自定义 pandas groupby在间隔列表中 [英] Custom pandas groupby on a list of intervals
问题描述
我有一个数据框 df
:
AB
0 28 abc
1 29 def
2 30 hij
3 31 hij
4 32 abc
5 28 abc
6 28 abc
7 29 def
8 30 hij
9 28 abc
10 29 klm
11 30 nop
12 28 abc
13 29 xyz
df.dtypes
对象#A是一个字符串列以及
B对象
dtype:object
我想将这个列表中的值用于groupby:
i = np.array([3,5,6,9,12,14])
基本上,索引为0,1,2的 df
中的所有行都位于第一组中,索引为3,4的行位于第二组中,索引为5的行为在第三组中,等等。
我的最终目标是:
AB
28,29,30 abc,def,hij
31,32 hij,abc
28 abc
28,29,30 abc,def,hij
28,29,30 abc,klm,nop
28,29 abc,xyz
目前使用 groupby
+ pd.cut
的解决方案:
df.groupby(pd.cut(df.index,bins = np.append([0],i)), as_index = False).agg(','。join)
在
AB
0 29,30,31 def,hij,hij
1 32,28 abc,abc
2 28 abc
3 29,30,28 def,hij,abc
4 29,30,28 klm,nop,abc
5 29 xyz
$ c
结果不正确: - (
)
我该如何正确执行此操作?
解决方案您非常接近,但使用
include_lowest = True
code> right = Falsepd.cut
中,因为您希望0
th>索引,然后你不想包含每个仓的最后一个元素,即
idx = pd.cut( df.index,bins = np.append([0],i),
include_lowest = True,right = False)
df.groupby(idx,as_index = False).agg(','。
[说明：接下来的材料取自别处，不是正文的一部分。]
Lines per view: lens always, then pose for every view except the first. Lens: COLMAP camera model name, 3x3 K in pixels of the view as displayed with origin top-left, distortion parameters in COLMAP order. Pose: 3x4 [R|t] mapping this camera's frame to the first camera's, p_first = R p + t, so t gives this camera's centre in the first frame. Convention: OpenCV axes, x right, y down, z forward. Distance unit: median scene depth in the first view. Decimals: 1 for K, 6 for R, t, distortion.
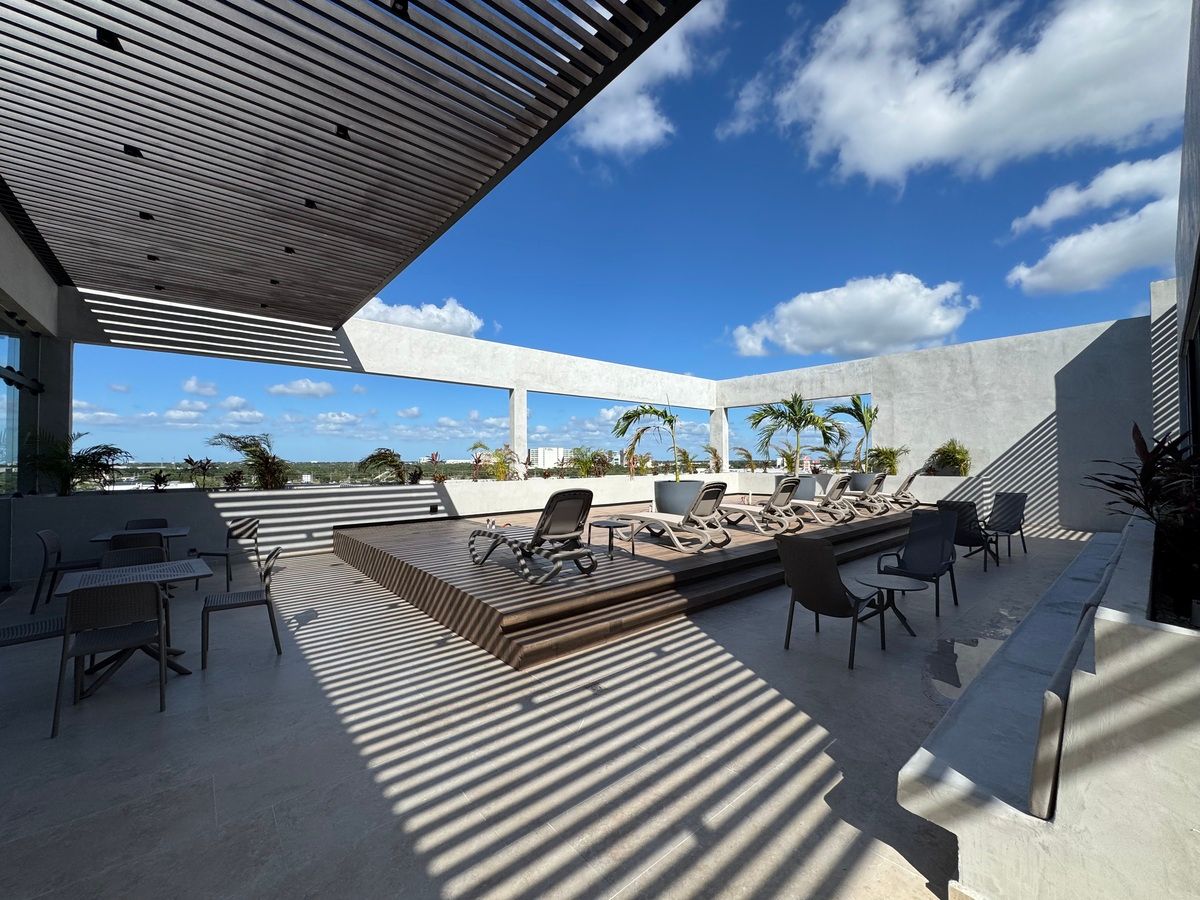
lens RADIAL K [[479.3, 0, 598.6], [0, 479.3, 449.1], [0, 0, 1]] dist [-0.002414, -0.000298]
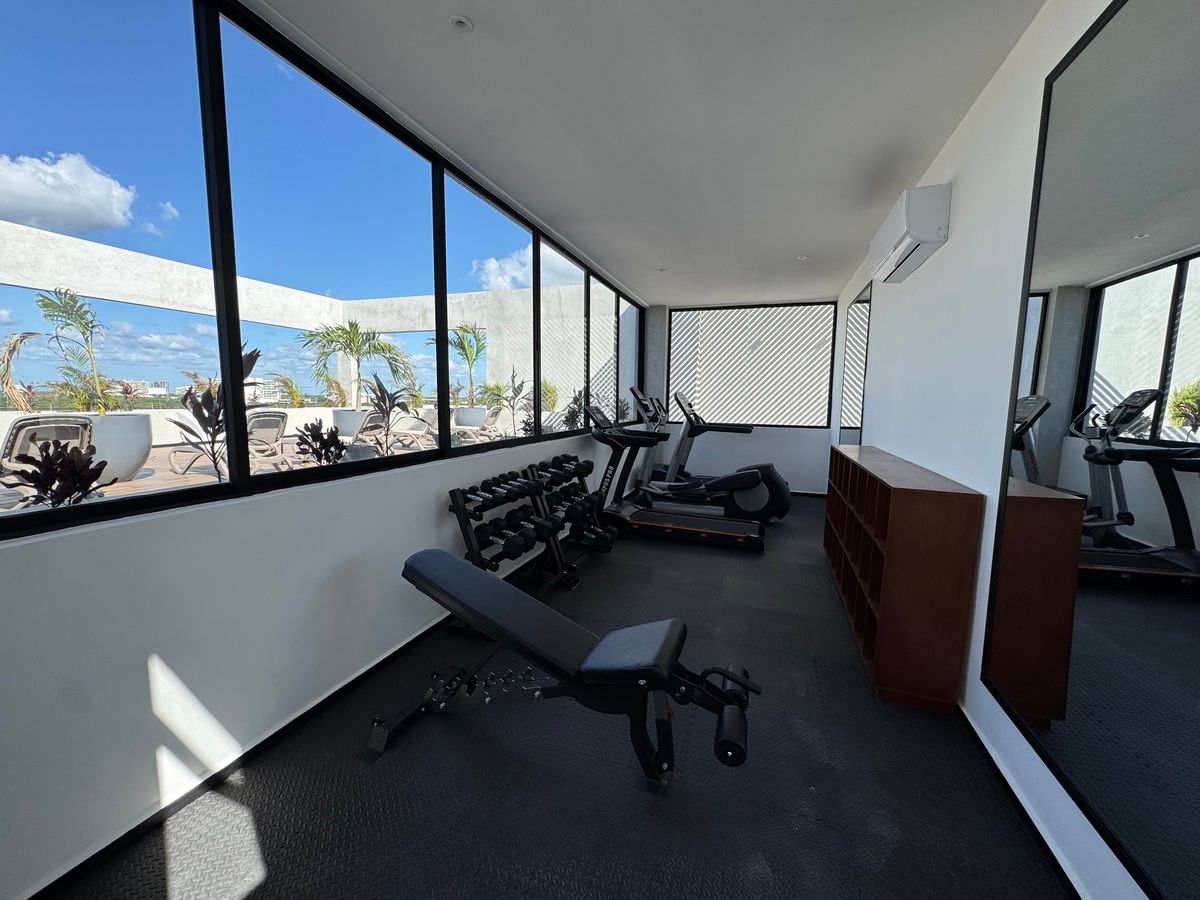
lens RADIAL K [[479.3, 0, 598.6], [0, 479.3, 449.1], [0, 0, 1]] dist [-0.002414, -0.000298]
pose [[0.862624, -0.037173, 0.504478, 0.299055], [-0.029322, 0.991945, 0.123232, 0.004286], [-0.504996, -0.121095, 0.854585, -0.004245]]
join)
AB
28,29,30 abc,def,hij
31,32 hij,abc
28 abc
28,29,30 abc,def,hij
28,29,30 abc,klm,nop
28,29 abc,xyz
I have a dataframe
df
:A B 0 28 abc 1 29 def 2 30 hij 3 31 hij 4 32 abc 5 28 abc 6 28 abc 7 29 def 8 30 hij 9 28 abc 10 29 klm 11 30 nop 12 28 abc 13 29 xyz df.dtypes A object # A is a string column as well B object dtype: object
I want to use the values from this list to groupby:
i = np.array([ 3, 5, 6, 9, 12, 14])
Basically, all rows in
df
with index 0, 1, 2 are in the first group, rows with index 3, 4 are in the second group, rows with index 5 are in the third group, and so on.My end goal is this:
A B 28,29,30 abc,def,hij 31,32 hij,abc 28 abc 28,29,30 abc,def,hij 28,29,30 abc,klm,nop 28,29 abc,xyz
Solution so far using
groupby
+pd.cut
:df.groupby(pd.cut(df.index, bins=np.append([0], i)), as_index=False).agg(','.join) A B 0 29,30,31 def,hij,hij 1 32,28 abc,abc 2 28 abc 3 29,30,28 def,hij,abc 4 29,30,28 klm,nop,abc 5 29 xyz
The result is incorrect :-(
How can I do this properly?
解决方案You are very close, but use
include_lowest=True
andright=False
inpd.cut
because you want0
th index from the bins and then you don't want to include last element each of the bins i.eidx = pd.cut(df.index, bins=np.append([0], i), include_lowest=True, right=False) df.groupby(idx, as_index=False).agg(','.join)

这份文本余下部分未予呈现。